> WHAT IS BEING ASKED: Count the lines in the records below that contain the string "part". Reply with the number alone.

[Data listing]
★ ★ ★ ★ ★ ★ ★

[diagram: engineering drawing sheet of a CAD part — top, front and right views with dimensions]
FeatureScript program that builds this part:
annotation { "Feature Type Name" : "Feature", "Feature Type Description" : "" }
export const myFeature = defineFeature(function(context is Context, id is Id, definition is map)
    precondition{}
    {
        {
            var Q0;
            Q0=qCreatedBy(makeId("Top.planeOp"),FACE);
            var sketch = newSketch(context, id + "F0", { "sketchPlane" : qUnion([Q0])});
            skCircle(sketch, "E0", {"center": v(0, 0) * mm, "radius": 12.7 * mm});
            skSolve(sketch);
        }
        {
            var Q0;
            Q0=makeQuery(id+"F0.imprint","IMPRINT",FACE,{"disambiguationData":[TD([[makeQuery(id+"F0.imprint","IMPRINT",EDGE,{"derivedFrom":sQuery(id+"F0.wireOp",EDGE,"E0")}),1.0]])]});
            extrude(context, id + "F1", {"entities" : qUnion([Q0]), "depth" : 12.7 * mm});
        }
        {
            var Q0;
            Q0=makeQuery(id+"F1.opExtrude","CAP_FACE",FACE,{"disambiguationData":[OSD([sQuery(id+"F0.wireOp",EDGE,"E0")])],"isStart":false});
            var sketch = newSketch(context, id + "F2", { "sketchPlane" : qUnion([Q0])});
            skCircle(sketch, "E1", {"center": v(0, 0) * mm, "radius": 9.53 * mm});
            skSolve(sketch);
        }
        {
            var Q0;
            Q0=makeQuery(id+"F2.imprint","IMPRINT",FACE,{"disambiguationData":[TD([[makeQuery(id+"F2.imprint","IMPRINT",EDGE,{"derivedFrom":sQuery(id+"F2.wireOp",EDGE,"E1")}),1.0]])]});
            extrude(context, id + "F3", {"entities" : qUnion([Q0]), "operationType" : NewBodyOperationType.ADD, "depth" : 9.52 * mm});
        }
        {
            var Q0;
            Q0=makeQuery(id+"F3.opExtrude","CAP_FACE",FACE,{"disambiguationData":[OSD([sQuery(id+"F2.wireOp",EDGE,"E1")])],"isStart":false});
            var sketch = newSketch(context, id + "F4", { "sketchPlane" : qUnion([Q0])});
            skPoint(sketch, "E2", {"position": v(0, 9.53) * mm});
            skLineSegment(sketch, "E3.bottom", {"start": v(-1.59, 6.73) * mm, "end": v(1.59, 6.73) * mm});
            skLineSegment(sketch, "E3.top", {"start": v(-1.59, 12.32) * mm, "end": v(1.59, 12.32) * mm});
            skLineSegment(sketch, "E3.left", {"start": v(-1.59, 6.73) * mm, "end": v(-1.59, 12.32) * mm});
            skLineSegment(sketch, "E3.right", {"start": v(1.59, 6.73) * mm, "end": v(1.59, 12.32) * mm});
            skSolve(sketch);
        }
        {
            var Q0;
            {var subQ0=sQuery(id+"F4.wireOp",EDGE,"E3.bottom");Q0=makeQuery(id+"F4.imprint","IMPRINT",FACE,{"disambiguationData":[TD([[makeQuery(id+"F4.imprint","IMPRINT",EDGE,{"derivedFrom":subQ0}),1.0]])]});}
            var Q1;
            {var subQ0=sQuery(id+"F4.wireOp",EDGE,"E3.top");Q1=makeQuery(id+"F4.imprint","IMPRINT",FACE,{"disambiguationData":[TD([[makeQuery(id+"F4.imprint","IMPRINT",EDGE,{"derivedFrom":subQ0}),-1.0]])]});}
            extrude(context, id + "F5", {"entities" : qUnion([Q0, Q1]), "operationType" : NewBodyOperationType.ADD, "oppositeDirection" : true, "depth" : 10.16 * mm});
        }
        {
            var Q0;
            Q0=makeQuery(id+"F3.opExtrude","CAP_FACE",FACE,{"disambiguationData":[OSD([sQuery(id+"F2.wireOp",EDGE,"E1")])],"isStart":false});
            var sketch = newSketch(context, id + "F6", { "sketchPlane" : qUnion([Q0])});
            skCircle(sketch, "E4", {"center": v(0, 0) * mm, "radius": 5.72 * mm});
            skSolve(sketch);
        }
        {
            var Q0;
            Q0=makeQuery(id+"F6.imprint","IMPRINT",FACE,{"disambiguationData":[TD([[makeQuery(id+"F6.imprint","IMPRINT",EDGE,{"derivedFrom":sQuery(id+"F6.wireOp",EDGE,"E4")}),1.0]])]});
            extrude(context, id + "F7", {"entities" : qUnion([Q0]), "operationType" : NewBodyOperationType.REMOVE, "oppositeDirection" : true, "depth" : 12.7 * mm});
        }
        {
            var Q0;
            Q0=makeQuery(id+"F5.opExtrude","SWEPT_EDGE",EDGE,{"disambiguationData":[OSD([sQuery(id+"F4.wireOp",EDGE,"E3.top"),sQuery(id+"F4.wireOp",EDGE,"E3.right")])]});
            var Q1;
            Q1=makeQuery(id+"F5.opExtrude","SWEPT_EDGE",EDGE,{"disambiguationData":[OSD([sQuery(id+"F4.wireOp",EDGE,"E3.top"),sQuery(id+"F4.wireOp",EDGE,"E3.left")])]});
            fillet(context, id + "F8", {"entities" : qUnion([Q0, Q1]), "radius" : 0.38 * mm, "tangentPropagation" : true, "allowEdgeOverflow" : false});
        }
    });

★ ★ ★ ★ ★ ★ ★

> REPLY: 2